## EXCERPT TO READ

- Opening Delimiter -

Philippa Robers giving a talk on the U.K’s new environment bill and COP26
At Binit, we go beyond the bin. Sometimes that means treating our customers to free breakfast (Trust me, it’s not a bribe!) in an effort to inspire and educate. At this breakfast event, we talked about COP26 and the U.K’s new environment bill.
Our customers learned a fair bit about the intricacies of COP26. Philippa spoke extensively around the U.K’s environment bill, and of course, many croissants were eaten. How then, did we influence our customers from a one-hour breakfast and talk? Well, let’s first tell you what we told them:
The Climate Change Conference of Parties (or COP) is an event bringing together heads of state, climate experts, campaigners, scientists and many other influential people to bring about real change in the global economy. But you already knew that (well, maybe not what COP stands for but, still.)
The bad news:
What you might not know, is that even if all the promises made were met within the set timeframe, we’re still not on track to keep warming below 1.5 degrees. What’s worse, many of the promises made were based on the development of technology that doesn’t even exist yet! That includes carbon capture technology. Other targets set have no requirement to begin actioning change until man-years down the line. For example, One of Brazil’s environment ministers said: “There’s a very good reason Bolsonaro felt comfortable signing on to this new deal. It allows another decade of forest destruction and isn’t binding.” The Amazon makes up half the worlds rainforest, and 60% of it is in Brazil.

- Closing Delimiter -

(Items stored from a collection)
- Opening Delimiter -

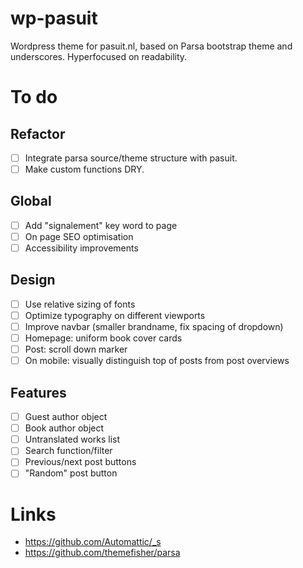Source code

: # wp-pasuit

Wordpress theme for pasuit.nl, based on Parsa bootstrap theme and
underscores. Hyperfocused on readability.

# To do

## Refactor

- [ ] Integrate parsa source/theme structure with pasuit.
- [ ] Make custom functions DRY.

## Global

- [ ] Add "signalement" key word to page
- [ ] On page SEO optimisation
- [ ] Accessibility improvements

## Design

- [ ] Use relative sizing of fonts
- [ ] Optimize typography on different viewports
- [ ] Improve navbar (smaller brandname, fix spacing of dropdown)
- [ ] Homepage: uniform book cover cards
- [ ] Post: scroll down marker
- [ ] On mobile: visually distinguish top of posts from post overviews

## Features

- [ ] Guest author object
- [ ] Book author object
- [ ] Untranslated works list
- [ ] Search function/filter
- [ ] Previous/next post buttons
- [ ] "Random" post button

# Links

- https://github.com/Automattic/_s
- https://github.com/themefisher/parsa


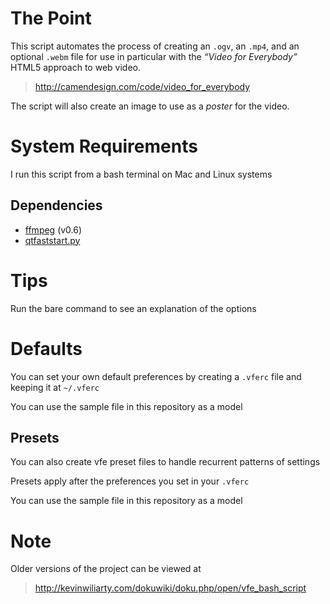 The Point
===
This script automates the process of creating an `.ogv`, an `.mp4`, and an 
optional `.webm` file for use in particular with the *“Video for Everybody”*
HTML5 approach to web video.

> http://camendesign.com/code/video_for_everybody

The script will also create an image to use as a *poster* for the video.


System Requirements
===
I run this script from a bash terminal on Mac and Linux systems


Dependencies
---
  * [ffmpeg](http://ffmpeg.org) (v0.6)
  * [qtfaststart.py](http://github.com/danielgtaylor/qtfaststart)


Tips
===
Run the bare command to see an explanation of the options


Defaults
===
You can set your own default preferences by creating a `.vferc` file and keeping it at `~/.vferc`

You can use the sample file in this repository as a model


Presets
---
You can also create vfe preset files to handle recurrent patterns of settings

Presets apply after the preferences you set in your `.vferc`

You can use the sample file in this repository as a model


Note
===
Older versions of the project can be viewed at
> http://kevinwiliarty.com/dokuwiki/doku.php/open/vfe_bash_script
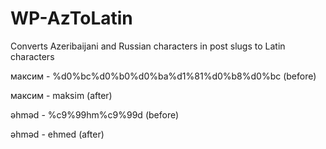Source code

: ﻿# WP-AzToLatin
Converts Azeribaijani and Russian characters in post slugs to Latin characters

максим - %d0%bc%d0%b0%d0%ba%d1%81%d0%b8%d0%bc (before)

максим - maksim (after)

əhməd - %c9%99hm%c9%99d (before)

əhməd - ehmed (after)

- Closing Delimiter -
- Opening Delimiter -

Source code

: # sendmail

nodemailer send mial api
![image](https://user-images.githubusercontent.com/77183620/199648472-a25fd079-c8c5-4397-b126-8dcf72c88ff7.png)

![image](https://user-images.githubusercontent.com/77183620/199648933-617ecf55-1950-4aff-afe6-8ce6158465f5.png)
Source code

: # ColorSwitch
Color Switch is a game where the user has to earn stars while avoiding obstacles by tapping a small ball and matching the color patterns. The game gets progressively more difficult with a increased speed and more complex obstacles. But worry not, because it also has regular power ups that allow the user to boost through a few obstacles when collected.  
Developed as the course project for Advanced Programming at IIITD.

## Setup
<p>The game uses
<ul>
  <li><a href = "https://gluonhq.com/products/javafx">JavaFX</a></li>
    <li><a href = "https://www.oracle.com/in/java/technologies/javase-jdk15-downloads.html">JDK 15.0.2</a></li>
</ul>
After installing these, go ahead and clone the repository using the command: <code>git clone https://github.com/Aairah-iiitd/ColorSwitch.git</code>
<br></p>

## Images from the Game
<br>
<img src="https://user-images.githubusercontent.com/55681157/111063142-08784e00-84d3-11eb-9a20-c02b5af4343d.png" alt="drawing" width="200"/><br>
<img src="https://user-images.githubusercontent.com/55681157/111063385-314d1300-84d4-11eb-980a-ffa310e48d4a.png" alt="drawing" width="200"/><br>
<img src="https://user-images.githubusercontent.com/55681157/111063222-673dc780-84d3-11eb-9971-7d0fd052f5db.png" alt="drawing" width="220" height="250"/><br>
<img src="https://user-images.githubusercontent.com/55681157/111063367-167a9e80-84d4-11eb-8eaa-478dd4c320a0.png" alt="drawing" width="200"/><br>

- Closing Delimiter -
- Opening Delimiter -

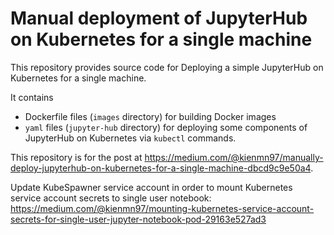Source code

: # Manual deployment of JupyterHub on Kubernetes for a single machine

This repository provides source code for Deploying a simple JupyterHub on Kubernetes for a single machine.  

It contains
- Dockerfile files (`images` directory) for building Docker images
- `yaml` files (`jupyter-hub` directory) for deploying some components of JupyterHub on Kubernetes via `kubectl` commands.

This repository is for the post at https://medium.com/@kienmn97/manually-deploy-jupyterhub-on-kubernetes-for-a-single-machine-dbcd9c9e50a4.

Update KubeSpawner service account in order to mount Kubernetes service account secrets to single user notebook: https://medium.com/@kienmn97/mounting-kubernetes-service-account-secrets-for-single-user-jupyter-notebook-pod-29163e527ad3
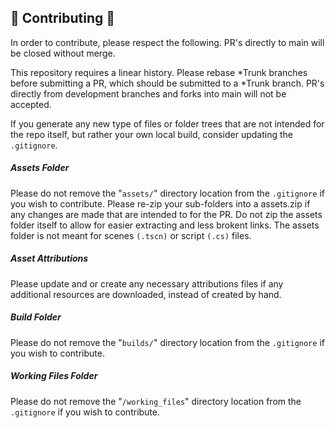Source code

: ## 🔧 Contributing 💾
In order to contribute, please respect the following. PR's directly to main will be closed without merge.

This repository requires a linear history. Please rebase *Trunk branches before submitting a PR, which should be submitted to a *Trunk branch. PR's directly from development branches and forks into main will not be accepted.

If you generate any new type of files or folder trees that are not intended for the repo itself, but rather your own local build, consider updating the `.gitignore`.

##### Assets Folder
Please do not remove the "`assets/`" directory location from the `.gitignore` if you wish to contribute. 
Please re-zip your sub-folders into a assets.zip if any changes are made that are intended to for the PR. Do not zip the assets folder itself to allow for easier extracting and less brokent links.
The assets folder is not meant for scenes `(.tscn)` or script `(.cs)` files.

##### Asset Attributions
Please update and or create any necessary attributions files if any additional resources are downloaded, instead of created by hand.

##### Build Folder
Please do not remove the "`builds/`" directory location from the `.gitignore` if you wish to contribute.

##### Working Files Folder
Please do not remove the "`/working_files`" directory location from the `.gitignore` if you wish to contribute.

- Closing Delimiter -

## WORK TASK
Retype the entire post about the breakfast talk on COP26 and the U.K. environment bill, word for word.

## YOUR SOLUTION
Philippa Robers giving a talk on the U.K’s new environment bill and COP26
At Binit, we go beyond the bin. Sometimes that means treating our customers to free breakfast (Trust me, it’s not a bribe!) in an effort to inspire and educate. At this breakfast event, we talked about COP26 and the U.K’s new environment bill.
Our customers learned a fair bit about the intricacies of COP26. Philippa spoke extensively around the U.K’s environment bill, and of course, many croissants were eaten. How then, did we influence our customers from a one-hour breakfast and talk? Well, let’s first tell you what we told them:
The Climate Change Conference of Parties (or COP) is an event bringing together heads of state, climate experts, campaigners, scientists and many other influential people to bring about real change in the global economy. But you already knew that (well, maybe not what COP stands for but, still.)
The bad news:
What you might not know, is that even if all the promises made were met within the set timeframe, we’re still not on track to keep warming below 1.5 degrees. What’s worse, many of the promises made were based on the development of technology that doesn’t even exist yet! That includes carbon capture technology. Other targets set have no requirement to begin actioning change until man-years down the line. For example, One of Brazil’s environment ministers said: “There’s a very good reason Bolsonaro felt comfortable signing on to this new deal. It allows another decade of forest destruction and isn’t binding.” The Amazon makes up half the worlds rainforest, and 60% of it is in Brazil.